> _TASK DETAILS_: Copy the stretch of the New Source Review passage from "Mixed Rulings" through "in air pollution.", word for word.

> _TEXT PASSAGE_:
========
President Bush says that the nation needs the
additional generation capacity and the restoration of the
older coal-fired power plants is an effective source. By
loosening the New Source Revision restrictions, he said
plant operators would be more inclined to revamp their
plants -- adding the needed pollution controls -- without
fear of being sued.
To complicate the matter, Duke Energy has been
vindicated. In that 4th Circuit case, the EPA had alleged
that Duke violated the law when it undertook 29 component
replacement projects at its coal-fired power plants
between 1998 and 2000. EPA said that Duke's projects were
"major modifications," or "physical changes" that resulted
in a "net emissions increase." Duke, however, countered
that its endeavors were not subject to such laws because
they were "routine maintenance, repair and replacement"
that did not result in a net emissions increase.
Mixed Rulings
Trade group Environmental Defense asked the United
States Supreme Court to review the Richmond-based Fourth
Circuit case involving Duke. It is specifically asking the
High Court to decide whether the Clean Air Act requires
the EPA to interpret the term "modification" in the New
Source Review program to encompass changes that result in
actual overall increases in air pollution.
Vickie Patton, senior attorney for Environmental
Defense, praised the Chicago appeal's court ruling
involving Cinergy, saying it will have an influence on the
ultimate fate of the New Source Review. "The court's
strong, clear decision also puts its considerable weight
behind a protective interpretation of the Clean Air Act's
clean up requirements for coal plants at the same time
that the Supreme Court is considering a major case
presenting these very questions."
========
> _RECORDS_:
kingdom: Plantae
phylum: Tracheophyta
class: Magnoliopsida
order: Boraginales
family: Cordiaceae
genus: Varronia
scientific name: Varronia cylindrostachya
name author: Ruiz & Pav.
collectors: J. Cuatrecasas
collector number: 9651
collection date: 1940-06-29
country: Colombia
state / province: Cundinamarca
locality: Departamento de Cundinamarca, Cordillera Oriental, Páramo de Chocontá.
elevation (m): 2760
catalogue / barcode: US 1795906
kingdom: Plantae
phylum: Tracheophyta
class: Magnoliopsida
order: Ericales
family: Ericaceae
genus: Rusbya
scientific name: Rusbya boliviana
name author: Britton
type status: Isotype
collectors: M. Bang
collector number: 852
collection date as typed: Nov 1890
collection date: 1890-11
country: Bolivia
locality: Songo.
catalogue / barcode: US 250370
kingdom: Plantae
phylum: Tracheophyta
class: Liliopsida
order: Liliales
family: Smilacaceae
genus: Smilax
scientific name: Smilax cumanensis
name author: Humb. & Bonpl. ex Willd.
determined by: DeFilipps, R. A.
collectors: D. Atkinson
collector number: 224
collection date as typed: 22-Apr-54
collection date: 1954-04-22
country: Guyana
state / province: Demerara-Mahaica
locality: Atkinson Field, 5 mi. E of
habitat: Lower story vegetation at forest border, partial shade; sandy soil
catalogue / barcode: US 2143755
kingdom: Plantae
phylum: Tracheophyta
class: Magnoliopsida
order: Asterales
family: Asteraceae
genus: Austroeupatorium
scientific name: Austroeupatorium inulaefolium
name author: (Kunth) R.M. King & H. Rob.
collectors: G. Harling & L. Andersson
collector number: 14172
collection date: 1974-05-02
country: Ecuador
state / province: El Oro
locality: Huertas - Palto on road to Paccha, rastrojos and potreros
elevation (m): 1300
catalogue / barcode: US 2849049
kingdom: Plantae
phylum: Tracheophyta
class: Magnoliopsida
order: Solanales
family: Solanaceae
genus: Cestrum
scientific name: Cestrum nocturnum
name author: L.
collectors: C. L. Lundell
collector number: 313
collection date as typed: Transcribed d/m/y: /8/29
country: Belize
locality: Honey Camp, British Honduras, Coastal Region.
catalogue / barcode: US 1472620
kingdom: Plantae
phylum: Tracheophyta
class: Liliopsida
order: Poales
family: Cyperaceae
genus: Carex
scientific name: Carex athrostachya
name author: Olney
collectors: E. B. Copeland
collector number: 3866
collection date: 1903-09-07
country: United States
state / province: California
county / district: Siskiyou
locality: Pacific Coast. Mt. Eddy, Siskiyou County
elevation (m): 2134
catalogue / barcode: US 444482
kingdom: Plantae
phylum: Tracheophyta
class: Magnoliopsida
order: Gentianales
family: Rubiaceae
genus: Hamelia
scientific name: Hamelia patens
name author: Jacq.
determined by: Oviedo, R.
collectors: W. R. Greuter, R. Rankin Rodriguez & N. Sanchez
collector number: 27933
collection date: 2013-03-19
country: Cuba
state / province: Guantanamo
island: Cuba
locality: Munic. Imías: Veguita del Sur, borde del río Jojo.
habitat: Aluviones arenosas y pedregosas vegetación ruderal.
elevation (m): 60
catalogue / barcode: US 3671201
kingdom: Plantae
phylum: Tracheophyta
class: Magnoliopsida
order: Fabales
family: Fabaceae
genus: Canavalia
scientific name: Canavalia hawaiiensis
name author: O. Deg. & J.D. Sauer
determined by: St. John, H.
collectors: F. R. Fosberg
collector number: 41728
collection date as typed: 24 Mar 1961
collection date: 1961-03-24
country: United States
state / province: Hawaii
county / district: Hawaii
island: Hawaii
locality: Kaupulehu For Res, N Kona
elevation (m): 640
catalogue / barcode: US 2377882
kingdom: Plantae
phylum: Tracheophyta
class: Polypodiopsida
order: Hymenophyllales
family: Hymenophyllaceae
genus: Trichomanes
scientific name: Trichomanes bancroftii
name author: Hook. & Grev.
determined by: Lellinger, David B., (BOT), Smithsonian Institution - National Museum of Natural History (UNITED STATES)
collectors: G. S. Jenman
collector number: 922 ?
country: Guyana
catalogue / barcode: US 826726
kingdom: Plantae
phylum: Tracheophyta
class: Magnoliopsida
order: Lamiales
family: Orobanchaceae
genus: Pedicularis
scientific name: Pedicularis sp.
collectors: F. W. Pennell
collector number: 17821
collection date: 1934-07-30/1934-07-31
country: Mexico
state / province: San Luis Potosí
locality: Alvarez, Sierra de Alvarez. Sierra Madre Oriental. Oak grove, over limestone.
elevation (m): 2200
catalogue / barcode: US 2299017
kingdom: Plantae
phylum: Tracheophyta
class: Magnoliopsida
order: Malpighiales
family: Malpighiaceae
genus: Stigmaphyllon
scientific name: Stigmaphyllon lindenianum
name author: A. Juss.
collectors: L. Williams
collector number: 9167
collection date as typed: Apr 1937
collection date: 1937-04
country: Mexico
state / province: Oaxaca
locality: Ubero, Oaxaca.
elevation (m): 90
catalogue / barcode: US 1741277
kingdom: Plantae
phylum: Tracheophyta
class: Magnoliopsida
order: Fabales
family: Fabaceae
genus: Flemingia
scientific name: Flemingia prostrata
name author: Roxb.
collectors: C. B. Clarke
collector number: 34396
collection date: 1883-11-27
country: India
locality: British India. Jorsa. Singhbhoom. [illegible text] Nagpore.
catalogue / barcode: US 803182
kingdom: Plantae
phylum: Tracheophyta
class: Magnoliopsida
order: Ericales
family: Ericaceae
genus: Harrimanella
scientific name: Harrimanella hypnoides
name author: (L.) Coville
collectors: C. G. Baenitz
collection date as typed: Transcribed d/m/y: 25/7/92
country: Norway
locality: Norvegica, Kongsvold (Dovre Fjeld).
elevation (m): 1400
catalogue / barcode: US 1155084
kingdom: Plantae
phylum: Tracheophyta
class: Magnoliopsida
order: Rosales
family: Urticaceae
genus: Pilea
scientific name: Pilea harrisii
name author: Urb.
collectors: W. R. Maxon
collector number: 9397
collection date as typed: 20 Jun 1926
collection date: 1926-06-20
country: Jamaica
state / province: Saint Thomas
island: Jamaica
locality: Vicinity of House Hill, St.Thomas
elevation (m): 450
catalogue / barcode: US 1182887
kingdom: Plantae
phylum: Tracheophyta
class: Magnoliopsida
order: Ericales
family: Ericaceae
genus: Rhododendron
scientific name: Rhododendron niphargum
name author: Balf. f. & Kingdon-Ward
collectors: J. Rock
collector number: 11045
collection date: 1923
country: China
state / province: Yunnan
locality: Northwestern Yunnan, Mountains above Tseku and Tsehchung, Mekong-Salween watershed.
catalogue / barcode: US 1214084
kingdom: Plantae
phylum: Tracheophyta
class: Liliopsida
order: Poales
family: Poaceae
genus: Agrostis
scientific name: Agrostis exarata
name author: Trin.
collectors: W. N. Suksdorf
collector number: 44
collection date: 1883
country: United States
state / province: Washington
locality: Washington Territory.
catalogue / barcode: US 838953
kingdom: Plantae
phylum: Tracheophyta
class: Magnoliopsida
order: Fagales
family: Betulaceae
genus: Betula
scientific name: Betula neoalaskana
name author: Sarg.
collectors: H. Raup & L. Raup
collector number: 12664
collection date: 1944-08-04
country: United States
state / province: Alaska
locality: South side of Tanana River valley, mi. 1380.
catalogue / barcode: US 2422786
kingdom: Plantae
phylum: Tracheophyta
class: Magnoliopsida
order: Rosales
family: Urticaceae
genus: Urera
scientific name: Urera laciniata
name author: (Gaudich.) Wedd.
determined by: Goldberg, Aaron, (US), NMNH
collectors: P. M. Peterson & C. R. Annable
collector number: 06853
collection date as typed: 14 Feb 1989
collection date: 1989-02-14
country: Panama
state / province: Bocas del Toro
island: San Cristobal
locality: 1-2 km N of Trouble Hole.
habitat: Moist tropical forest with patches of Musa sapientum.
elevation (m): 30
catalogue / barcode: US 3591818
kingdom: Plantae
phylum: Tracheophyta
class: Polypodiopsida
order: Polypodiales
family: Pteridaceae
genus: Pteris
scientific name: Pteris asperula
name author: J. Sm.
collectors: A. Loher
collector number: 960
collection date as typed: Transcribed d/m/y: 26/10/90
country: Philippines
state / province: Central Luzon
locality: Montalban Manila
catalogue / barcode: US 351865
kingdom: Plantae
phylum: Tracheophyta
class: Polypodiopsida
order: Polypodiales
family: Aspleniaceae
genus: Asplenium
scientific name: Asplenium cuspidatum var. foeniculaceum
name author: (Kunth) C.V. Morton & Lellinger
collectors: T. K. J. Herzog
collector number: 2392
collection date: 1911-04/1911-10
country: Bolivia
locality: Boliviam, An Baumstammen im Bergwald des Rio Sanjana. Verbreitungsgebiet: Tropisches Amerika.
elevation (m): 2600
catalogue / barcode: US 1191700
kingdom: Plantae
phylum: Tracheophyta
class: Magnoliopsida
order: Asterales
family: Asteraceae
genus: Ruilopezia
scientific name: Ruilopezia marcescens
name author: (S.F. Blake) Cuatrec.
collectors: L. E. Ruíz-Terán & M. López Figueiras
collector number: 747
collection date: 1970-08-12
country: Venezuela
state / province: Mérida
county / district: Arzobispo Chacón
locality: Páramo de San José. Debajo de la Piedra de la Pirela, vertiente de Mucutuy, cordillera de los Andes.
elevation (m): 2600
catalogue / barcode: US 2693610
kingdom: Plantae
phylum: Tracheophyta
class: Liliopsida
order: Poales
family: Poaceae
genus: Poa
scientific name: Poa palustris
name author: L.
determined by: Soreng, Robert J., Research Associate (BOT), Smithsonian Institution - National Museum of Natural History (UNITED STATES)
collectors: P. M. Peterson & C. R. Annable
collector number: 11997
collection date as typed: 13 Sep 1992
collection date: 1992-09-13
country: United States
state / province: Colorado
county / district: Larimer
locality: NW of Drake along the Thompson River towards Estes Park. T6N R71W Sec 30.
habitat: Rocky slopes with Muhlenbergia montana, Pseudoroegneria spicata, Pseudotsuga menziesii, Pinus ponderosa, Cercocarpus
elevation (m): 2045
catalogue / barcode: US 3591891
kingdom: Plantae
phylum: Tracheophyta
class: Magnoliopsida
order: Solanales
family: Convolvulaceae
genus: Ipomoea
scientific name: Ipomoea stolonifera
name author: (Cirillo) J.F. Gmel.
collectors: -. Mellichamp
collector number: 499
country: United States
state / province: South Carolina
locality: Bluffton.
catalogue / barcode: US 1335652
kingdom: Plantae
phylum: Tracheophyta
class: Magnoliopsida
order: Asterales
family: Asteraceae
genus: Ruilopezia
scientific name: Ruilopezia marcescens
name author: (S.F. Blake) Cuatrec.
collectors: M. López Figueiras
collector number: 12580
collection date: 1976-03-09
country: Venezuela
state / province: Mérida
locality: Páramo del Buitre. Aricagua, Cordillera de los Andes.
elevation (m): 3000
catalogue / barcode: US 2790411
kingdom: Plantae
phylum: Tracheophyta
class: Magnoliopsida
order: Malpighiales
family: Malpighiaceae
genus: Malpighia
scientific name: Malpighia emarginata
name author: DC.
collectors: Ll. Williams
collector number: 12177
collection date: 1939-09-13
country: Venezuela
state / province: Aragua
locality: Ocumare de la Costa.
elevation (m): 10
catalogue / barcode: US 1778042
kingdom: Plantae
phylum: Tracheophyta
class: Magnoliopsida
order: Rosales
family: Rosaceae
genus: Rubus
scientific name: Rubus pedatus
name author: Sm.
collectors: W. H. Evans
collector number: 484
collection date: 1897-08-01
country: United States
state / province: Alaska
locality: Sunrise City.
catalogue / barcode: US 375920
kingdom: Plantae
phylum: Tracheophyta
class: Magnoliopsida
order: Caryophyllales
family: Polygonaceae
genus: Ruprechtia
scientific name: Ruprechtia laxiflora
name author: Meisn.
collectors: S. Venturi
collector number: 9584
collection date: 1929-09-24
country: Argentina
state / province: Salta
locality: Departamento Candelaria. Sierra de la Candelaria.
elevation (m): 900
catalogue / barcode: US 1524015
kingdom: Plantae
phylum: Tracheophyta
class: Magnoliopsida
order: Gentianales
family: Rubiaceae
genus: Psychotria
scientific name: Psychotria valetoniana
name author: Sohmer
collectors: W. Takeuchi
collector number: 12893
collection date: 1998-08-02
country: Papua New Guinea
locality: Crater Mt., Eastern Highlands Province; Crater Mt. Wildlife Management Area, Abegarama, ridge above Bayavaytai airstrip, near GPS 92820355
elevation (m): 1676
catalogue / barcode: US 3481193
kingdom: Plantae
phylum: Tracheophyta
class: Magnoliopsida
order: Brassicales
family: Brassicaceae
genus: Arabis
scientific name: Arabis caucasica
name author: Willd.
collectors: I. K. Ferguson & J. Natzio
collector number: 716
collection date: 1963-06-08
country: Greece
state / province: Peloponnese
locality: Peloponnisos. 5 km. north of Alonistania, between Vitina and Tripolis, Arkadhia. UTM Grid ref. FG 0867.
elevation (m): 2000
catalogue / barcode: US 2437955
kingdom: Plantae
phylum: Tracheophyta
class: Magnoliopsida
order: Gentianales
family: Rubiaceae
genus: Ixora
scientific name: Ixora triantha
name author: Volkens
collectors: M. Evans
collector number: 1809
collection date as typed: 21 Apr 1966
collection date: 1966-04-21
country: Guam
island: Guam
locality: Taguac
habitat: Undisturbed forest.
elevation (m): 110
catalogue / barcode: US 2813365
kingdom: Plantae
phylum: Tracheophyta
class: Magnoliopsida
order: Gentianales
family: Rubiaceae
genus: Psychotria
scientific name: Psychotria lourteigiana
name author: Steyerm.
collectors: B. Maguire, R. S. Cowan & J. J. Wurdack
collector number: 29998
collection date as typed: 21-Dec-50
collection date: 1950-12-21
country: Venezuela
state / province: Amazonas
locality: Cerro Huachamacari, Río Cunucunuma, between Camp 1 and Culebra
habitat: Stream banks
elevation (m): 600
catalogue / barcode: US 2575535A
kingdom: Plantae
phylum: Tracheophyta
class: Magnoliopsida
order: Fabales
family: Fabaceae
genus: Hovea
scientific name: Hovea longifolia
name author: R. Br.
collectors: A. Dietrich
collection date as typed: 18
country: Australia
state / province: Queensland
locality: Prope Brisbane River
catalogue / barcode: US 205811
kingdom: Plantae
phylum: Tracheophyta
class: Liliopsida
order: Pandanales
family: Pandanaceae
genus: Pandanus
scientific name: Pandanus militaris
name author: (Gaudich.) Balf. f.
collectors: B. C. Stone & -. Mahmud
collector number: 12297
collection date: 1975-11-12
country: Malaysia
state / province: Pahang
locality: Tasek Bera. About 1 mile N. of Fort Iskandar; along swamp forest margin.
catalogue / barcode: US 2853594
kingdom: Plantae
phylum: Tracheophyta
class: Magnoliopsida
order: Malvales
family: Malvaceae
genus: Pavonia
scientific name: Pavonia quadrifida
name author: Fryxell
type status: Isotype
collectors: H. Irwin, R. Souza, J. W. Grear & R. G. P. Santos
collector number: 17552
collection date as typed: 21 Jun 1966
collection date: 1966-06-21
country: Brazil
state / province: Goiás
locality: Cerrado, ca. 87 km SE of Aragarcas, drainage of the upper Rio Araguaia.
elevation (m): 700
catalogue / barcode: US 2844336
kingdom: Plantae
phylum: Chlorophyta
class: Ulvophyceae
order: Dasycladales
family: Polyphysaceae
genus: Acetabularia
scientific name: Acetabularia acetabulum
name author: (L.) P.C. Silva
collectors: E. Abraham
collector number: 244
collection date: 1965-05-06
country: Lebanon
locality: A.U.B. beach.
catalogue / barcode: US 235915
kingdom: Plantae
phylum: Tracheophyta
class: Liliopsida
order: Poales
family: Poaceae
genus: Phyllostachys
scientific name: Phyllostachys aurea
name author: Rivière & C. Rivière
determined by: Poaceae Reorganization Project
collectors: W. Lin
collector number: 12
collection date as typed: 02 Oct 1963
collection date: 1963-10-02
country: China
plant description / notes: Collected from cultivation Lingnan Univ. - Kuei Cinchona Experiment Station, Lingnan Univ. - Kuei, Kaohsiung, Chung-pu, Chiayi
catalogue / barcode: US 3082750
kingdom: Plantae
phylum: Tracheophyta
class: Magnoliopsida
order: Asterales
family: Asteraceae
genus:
========
> _RESPONSE TO THE EXERCISE_:
Mixed Rulings
Trade group Environmental Defense asked the United
States Supreme Court to review the Richmond-based Fourth
Circuit case involving Duke. It is specifically asking the
High Court to decide whether the Clean Air Act requires
the EPA to interpret the term "modification" in the New
Source Review program to encompass changes that result in
actual overall increases in air pollution.